#### Exercise inputs:
+===+

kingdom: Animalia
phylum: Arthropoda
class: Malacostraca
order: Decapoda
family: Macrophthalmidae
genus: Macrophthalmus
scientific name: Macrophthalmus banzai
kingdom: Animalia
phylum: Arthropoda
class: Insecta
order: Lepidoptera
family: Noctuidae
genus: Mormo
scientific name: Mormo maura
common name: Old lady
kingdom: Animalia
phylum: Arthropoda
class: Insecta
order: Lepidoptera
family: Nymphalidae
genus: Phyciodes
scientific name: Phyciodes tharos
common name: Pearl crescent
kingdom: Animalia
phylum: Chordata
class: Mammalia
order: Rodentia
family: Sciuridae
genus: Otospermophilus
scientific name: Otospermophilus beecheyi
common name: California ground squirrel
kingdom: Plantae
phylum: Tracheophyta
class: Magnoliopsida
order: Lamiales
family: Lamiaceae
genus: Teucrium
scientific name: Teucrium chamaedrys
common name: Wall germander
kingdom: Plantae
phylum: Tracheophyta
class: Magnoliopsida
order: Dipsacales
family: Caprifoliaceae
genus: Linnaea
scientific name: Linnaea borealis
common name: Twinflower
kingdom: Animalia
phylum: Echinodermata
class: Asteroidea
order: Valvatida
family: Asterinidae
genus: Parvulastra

+===+

Reproduce every line above word for word, with nothing added or left out.

#### Result of the task:
kingdom: Animalia
phylum: Arthropoda
class: Malacostraca
order: Decapoda
family: Macrophthalmidae
genus: Macrophthalmus
scientific name: Macrophthalmus banzai
kingdom: Animalia
phylum: Arthropoda
class: Insecta
order: Lepidoptera
family: Noctuidae
genus: Mormo
scientific name: Mormo maura
common name: Old lady
kingdom: Animalia
phylum: Arthropoda
class: Insecta
order: Lepidoptera
family: Nymphalidae
genus: Phyciodes
scientific name: Phyciodes tharos
common name: Pearl crescent
kingdom: Animalia
phylum: Chordata
class: Mammalia
order: Rodentia
family: Sciuridae
genus: Otospermophilus
scientific name: Otospermophilus beecheyi
common name: California ground squirrel
kingdom: Plantae
phylum: Tracheophyta
class: Magnoliopsida
order: Lamiales
family: Lamiaceae
genus: Teucrium
scientific name: Teucrium chamaedrys
common name: Wall germander
kingdom: Plantae
phylum: Tracheophyta
class: Magnoliopsida
order: Dipsacales
family: Caprifoliaceae
genus: Linnaea
scientific name: Linnaea borealis
common name: Twinflower
kingdom: Animalia
phylum: Echinodermata
class: Asteroidea
order: Valvatida
family: Asterinidae
genus: Parvulastra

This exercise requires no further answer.